Folha de S. Paulo
Trabalho de campo em seita de lunáticos, que
deu origem ao conceito de dissonância cognitiva, teve série de falhas
Apesar da circularidade, a teoria ainda ajuda
a explicar o comportamento suicida de quem crê que nunca perde
Leio no site da revista The New Yorker que já não é
possível explicar o bolsonarismo (ou qualquer outra aberração lógica) pela
teoria da dissonância cognitiva, conceito-chave da psicologia social dos anos
1950 e que desde então tem servido para explicar quase tudo o que parece
incompreensível no comportamento humano.
O conceito foi afinado com base na pesquisa sobre uma seita de lunáticos que acreditavam em discos voadores.
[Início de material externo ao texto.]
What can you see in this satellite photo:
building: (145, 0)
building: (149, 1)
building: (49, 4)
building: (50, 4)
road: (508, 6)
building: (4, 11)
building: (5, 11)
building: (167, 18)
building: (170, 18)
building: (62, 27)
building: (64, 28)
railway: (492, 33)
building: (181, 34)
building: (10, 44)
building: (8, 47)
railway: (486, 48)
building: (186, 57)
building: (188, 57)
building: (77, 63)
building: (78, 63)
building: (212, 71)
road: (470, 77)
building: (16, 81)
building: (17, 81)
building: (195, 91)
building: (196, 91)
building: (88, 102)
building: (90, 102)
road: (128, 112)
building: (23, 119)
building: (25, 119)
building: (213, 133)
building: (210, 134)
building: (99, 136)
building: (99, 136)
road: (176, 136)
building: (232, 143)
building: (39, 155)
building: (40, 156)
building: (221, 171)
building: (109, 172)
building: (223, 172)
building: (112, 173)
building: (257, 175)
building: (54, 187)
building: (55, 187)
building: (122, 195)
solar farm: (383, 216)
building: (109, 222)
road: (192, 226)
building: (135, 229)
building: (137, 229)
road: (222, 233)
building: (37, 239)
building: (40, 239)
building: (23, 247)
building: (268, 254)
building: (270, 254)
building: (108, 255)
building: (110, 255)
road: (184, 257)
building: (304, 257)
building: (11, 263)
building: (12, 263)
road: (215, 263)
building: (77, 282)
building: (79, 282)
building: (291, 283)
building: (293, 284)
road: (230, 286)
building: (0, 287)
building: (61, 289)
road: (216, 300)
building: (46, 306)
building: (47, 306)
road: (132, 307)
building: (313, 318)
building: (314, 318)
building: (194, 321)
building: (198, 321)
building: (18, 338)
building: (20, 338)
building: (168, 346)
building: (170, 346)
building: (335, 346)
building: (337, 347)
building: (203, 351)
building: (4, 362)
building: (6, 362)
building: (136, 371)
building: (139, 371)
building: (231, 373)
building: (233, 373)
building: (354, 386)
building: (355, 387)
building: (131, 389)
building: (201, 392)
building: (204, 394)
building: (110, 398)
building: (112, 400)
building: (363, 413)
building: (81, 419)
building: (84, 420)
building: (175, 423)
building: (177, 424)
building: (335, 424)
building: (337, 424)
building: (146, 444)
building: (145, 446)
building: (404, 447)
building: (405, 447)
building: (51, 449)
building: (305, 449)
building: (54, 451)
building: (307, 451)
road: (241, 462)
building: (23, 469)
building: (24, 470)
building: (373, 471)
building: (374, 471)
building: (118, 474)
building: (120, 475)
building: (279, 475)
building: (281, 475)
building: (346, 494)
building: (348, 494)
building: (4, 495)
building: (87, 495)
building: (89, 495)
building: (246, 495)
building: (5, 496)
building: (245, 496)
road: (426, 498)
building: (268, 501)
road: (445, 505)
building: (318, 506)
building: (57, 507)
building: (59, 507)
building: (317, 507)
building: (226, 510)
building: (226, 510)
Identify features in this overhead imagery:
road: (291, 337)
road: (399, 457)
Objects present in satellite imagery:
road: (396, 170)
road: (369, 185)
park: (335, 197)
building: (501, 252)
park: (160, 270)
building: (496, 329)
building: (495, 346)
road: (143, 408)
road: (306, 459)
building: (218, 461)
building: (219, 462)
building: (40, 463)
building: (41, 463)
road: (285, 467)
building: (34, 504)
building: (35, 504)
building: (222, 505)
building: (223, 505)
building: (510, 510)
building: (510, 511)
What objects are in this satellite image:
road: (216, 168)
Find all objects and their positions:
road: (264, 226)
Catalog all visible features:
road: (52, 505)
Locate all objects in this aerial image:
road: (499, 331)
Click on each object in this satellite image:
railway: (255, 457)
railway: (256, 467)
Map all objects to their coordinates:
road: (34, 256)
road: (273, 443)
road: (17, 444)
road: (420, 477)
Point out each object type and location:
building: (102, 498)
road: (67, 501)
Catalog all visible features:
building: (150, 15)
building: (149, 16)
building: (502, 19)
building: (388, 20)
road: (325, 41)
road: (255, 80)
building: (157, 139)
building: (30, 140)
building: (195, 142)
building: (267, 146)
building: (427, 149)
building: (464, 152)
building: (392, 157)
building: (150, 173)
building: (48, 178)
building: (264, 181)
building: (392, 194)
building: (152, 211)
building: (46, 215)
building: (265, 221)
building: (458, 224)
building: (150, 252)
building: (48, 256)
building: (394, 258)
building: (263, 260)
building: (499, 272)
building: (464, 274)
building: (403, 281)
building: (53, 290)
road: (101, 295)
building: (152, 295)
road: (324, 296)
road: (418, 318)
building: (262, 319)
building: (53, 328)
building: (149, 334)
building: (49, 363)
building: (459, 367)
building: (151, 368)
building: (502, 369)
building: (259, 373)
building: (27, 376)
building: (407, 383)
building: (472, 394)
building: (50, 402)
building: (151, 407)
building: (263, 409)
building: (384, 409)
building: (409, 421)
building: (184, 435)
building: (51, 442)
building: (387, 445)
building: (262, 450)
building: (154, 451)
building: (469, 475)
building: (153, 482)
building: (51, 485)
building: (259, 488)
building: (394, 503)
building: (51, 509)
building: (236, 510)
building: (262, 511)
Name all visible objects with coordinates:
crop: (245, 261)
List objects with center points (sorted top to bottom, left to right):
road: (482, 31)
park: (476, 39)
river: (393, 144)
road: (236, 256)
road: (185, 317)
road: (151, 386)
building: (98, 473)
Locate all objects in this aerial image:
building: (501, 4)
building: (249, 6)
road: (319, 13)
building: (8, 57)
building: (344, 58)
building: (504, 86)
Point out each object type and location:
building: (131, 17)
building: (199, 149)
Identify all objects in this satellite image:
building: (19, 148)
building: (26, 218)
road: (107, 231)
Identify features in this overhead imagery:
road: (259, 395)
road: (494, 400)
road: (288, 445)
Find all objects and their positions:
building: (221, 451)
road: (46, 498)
A recente divulgação do arquivo pessoal de um dos três autores do estudo de 1956, Leon Festinger, revelou entretanto que suas conclusões estavam contaminadas por uma série de falhas e inconsistências do trabalho de campo.
que Trump nada
tem a ver com as maquinações sexuais de Jeffrey
Epstein ou que Bolsonaro e
seus comparsas são vítimas inocentes da justiça? Ou que Silas
Malafaia e Sóstenes
Cavalcante representam os interesses de Deus na Terra? Ou que
os Bolsonaro vieram para salvar o Brasil da corrupção e da bandidagem?
A seita em questão havia recebido mensagens
de alienígenas sobre a iminência de uma enchente que submergiria a América do
Norte nas águas do Apocalipse. Houve quem largasse o emprego e limpasse a conta
no banco para segui-los. Quando a profecia falhou, passaram à evangelização.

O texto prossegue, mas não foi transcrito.